Ceramic work by Vipoo Srivilasa, displayed in the Kerameiko exhibit at Chau Chak Wing Museum.

People often break out online because they do something unexpected. Over time, they tend to become seemingly interchangeable with similar creators or unrecognisable from what originally made them famous. Is it the influence of newfound wealth and status or something about the act of posting online?

Audience capture is the theory that content creators are beholden to the whims of their audience and are pushed to more extreme expressions of what they believe the audience is looking for.  A topical example, outside of the social media realm, is the escalation in the extent of the "makeovers" performed on America’s Next Top Model. Seeing the reaction from audiences and ratings gained from performing drastic (and often unflattering) hair transformations, the team escalated to permanent cosmetic dental work. The goal of the procedures, and the overall show, was never to create models – it was to keep audiences coming back to watch people suffer in their attempt to become them.
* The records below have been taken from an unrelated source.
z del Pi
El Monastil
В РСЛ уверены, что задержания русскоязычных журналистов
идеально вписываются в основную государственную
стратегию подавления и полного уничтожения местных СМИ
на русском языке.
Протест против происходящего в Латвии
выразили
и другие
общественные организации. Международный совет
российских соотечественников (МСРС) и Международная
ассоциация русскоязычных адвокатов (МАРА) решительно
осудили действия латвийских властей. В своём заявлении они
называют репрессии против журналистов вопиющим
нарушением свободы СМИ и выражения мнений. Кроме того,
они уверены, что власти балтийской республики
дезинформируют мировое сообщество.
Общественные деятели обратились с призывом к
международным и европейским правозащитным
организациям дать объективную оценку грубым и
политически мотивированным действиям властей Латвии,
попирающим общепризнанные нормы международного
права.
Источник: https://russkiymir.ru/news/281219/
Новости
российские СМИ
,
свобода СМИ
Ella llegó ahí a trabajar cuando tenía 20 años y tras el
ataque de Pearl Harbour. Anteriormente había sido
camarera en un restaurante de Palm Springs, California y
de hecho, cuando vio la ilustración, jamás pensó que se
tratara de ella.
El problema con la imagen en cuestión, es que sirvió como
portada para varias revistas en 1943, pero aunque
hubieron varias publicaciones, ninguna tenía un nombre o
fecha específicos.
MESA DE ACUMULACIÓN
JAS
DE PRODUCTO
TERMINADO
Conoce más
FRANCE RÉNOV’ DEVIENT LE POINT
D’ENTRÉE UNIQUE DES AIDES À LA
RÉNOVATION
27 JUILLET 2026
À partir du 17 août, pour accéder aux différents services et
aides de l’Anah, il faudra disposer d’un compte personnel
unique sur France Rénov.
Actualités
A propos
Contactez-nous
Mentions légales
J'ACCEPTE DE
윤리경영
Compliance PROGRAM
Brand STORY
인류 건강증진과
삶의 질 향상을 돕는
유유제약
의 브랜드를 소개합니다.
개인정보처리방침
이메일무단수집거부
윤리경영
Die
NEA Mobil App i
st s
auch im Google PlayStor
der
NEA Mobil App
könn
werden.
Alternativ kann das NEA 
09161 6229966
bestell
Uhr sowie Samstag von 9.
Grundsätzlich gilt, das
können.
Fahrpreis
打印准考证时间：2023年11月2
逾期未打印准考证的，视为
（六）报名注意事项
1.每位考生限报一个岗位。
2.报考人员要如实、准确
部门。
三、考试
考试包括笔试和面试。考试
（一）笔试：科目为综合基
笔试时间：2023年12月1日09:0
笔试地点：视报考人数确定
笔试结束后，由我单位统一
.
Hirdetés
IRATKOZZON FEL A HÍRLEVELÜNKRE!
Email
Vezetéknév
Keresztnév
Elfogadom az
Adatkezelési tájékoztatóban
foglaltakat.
Recommendation algorithms mean ‘following’ a creator no longer guarantees you will be shown their content. This introduces another element shaping the content we see and the people that make it. Algorithmic capture describes the opaque process behind what so many audiences feel but struggle to properly place blame for. The same style of content, the same ‘tricks’, the same look and sound and feel are favoured by recommendation algorithms and dominate what the audience ultimately can see.

The two have an unholy symbiotic relationship – it is a common belief amongst creators that giving the algorithm more of what it has already shown the most people is the best way to ensure your content is seen. Human audiences, on the other hand, can only be shown the same thing by the same people a finite number of times before they start craving novelty. To make something completely original is to risk the algorithm not showing it to anyone; to continue to make the same thing is to risk your audience turning on you. Only one of those has an immediate impact on your analytics.
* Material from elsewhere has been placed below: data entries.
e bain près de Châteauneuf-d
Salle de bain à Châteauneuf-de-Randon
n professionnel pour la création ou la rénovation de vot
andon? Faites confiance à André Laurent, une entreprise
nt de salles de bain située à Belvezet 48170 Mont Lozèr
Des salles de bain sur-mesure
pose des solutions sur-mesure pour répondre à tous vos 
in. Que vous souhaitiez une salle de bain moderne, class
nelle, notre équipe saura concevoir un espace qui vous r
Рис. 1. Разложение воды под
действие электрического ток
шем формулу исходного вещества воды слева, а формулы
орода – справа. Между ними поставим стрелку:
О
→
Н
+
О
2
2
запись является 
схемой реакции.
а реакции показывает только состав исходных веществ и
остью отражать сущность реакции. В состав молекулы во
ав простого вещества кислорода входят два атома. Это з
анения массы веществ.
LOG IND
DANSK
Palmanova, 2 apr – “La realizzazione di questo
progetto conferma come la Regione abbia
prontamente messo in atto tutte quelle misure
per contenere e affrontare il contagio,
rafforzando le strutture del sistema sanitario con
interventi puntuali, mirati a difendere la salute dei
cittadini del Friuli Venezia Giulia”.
Most attention is good attention when you’re getting paid per interaction regardless of whether the comment is effusive praise or a character assassination.

A niche example of this was explained well by Jamaal Burkmar in this video, “I think I’m done with the skit people”. Jamaal explains how what is often passed off as parody in serialised short form content focusing on ‘types’ of people (Letterboxd bros, film-character girlfriends, creepy coworkers) seems more like simple imitation. It fails as real satire as there is no second layer, and there is no catharsis in the pure reproduction of a type. The impression you're left with is the same as if the person were genuinely saying or doing those things. I would go further to say most of this content I have seen is aimed at women, either mocking them or the behaviour they’re subjected to by men, and seems vaguely or explicitly misogynistic. While a few people manage to be genuinely funny doing it, there are only so many times you can laugh at someone pretending to hate their girlfriend before you start to wonder who the joke is for.